WORK TO BE COMPLETED =
Format every line of the entries below as a JSON list of strings, one string per line, with blank lines skipped. Leave the pictures out of the list.

___ GIVEN ENTRIES ___

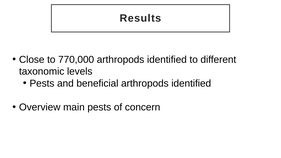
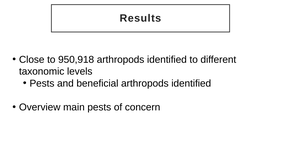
770,000: 770,000 -> 950,918
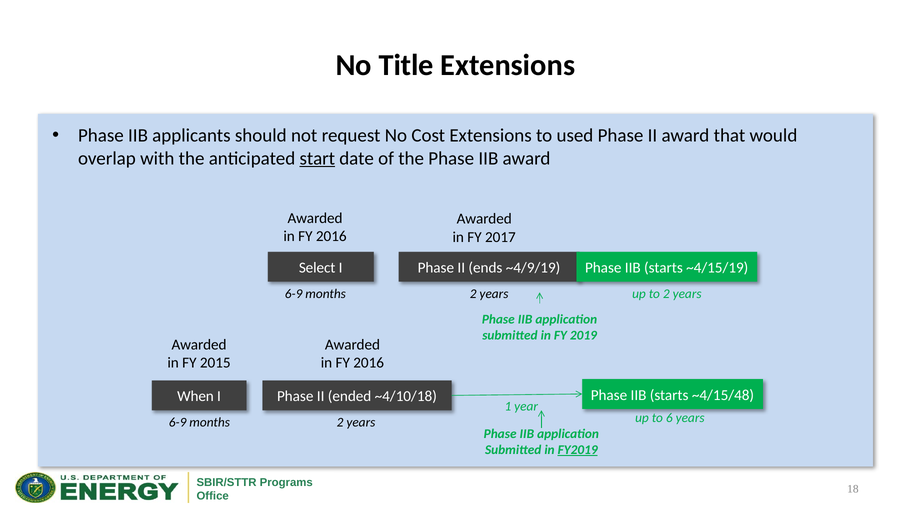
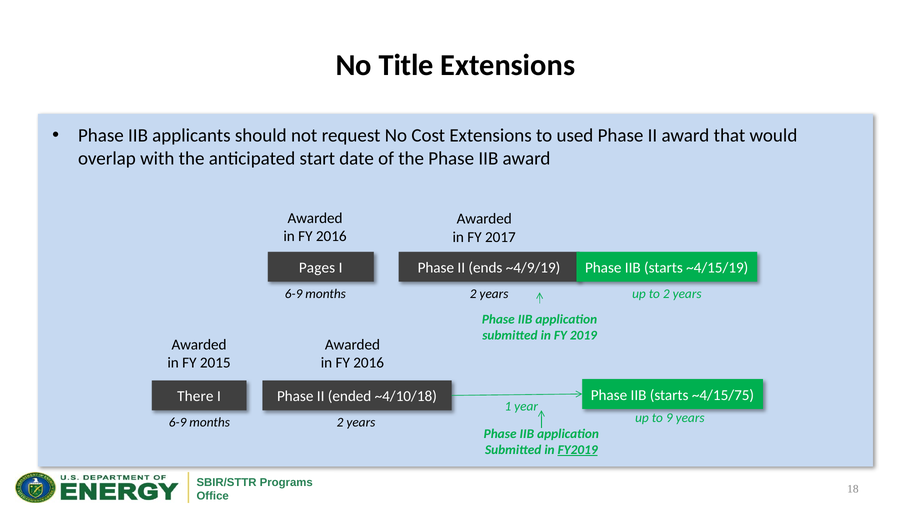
start underline: present -> none
Select: Select -> Pages
~4/15/48: ~4/15/48 -> ~4/15/75
When: When -> There
6: 6 -> 9
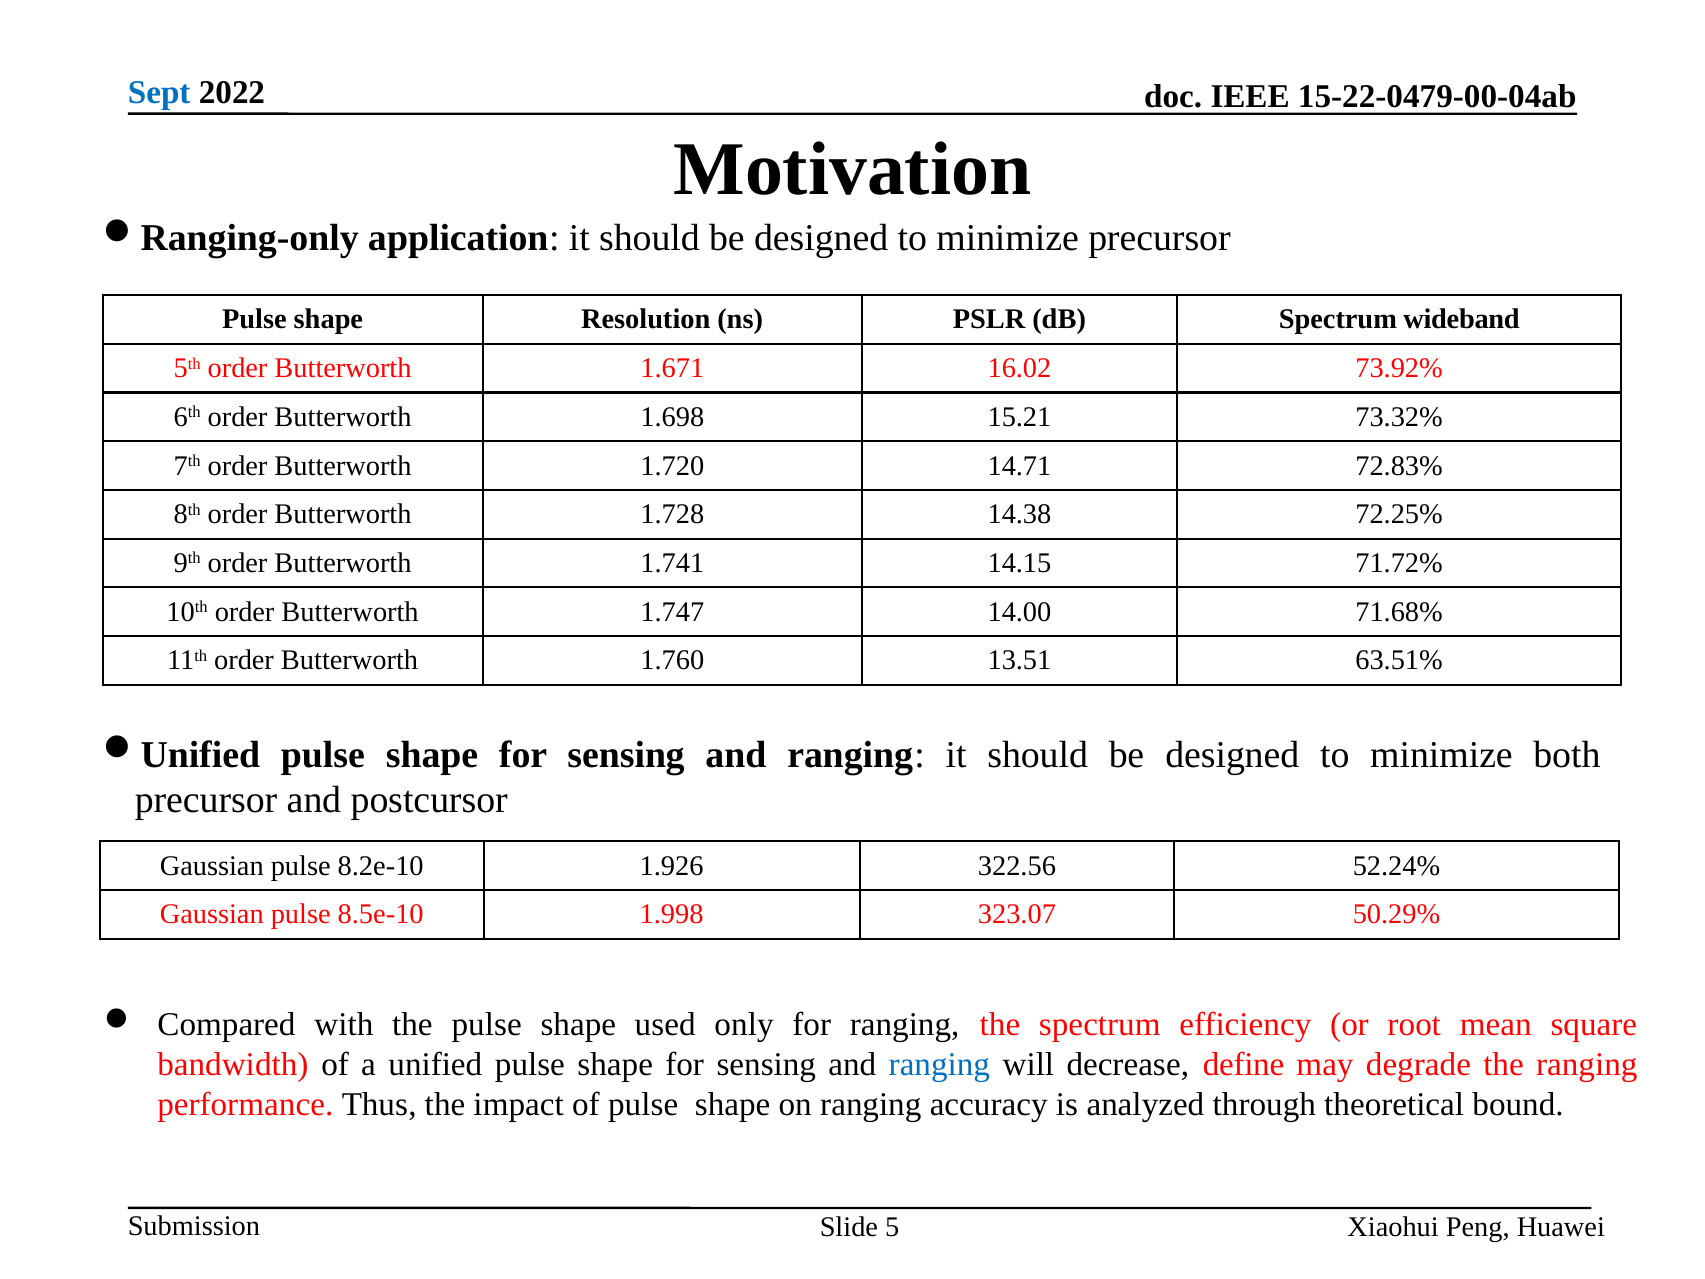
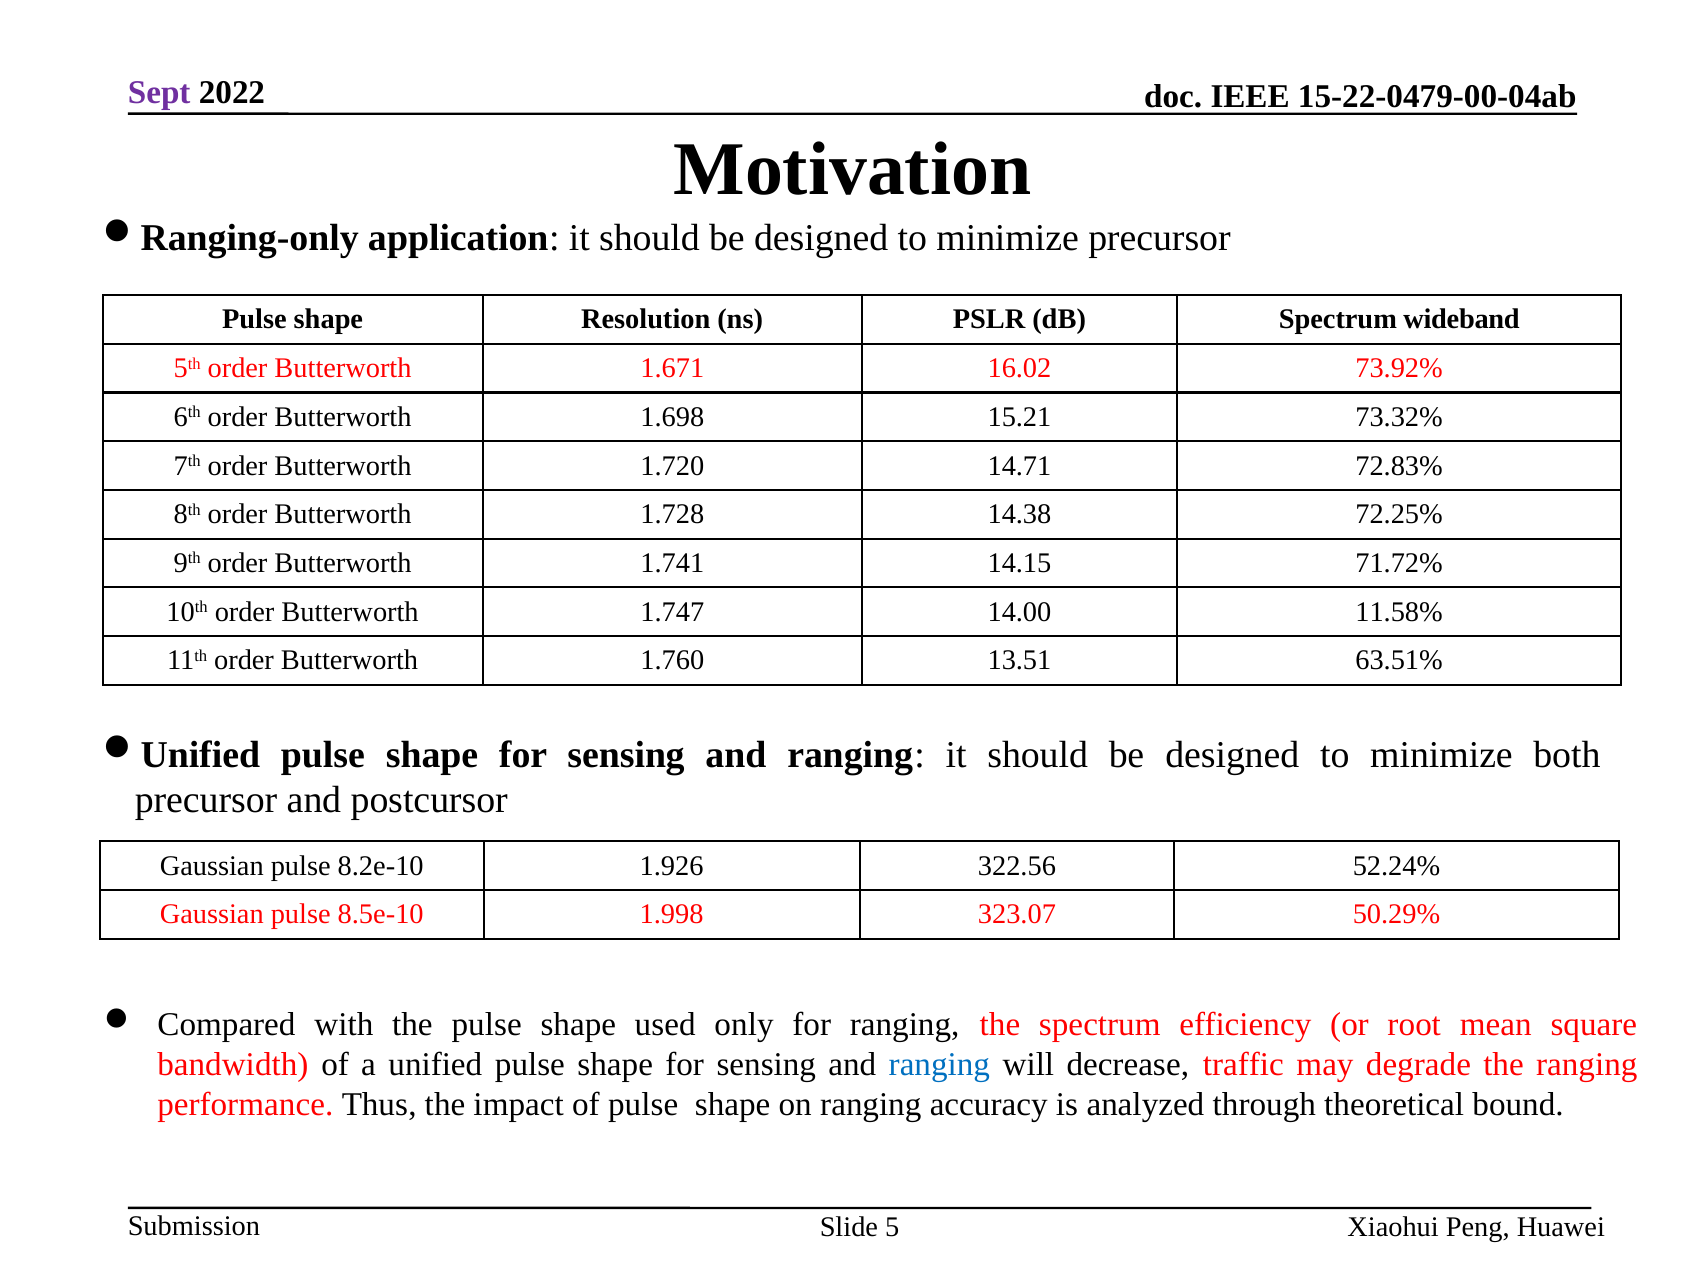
Sept colour: blue -> purple
71.68%: 71.68% -> 11.58%
define: define -> traffic
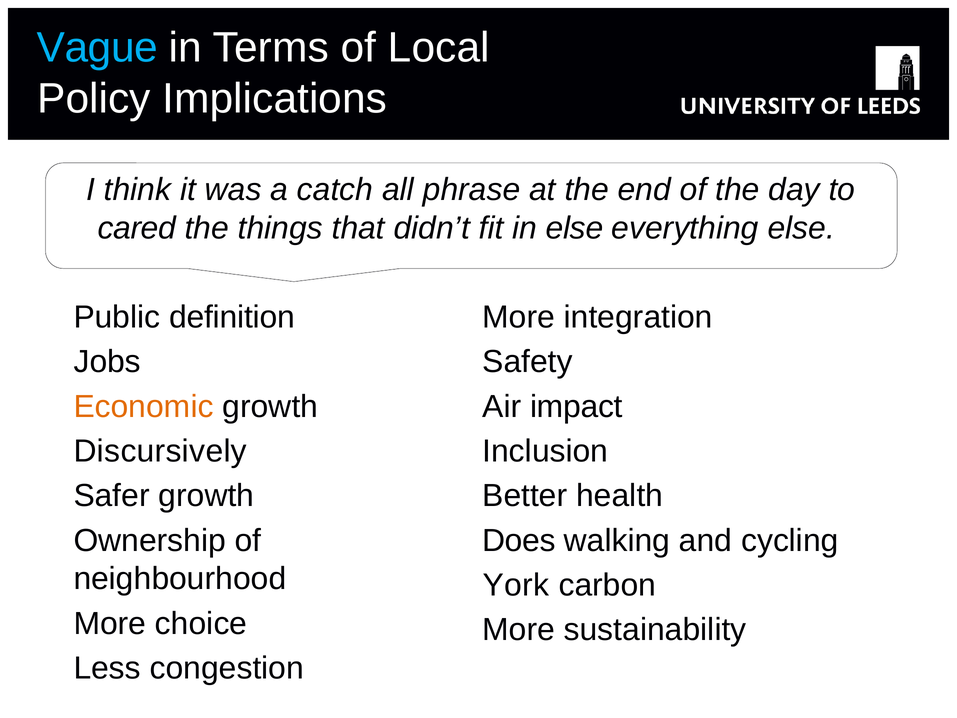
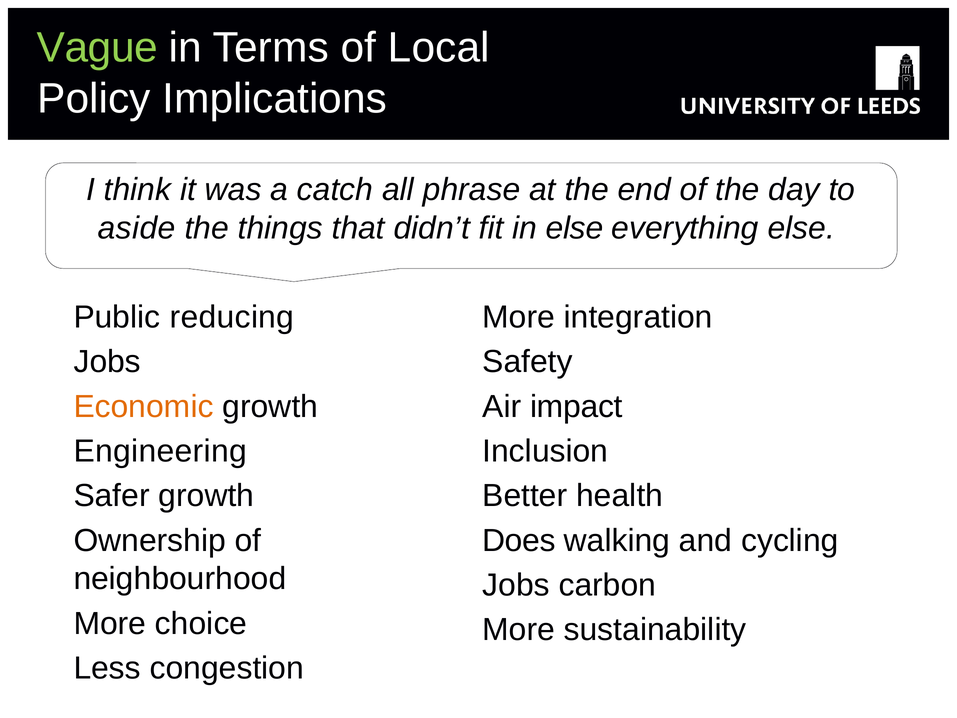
Vague colour: light blue -> light green
cared: cared -> aside
definition: definition -> reducing
Discursively: Discursively -> Engineering
York at (516, 585): York -> Jobs
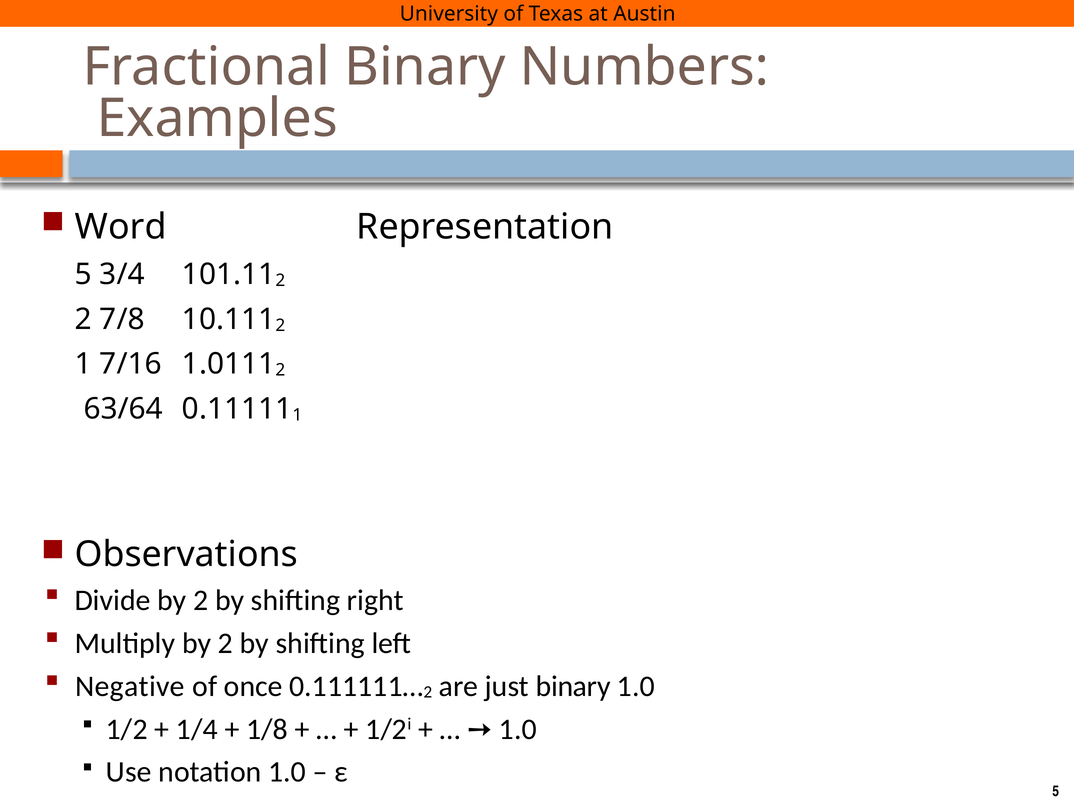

___

EXERCISE ANSWER =
[
  "770,000: 770,000 -> 950,918",
  "start underline: present -> none",
  "Select: Select -> Pages",
  "~4/15/48: ~4/15/48 -> ~4/15/75",
  "When: When -> There",
  "6: 6 -> 9",
  "Sept colour: blue -> purple",
  "71.68%: 71.68% -> 11.58%",
  "define: define -> traffic",
  "Vague colour: light blue -> light green",
  "cared: cared -> aside",
  "definition: definition -> reducing",
  "Discursively: Discursively -> Engineering",
  "York at (516, 585): York -> Jobs"
]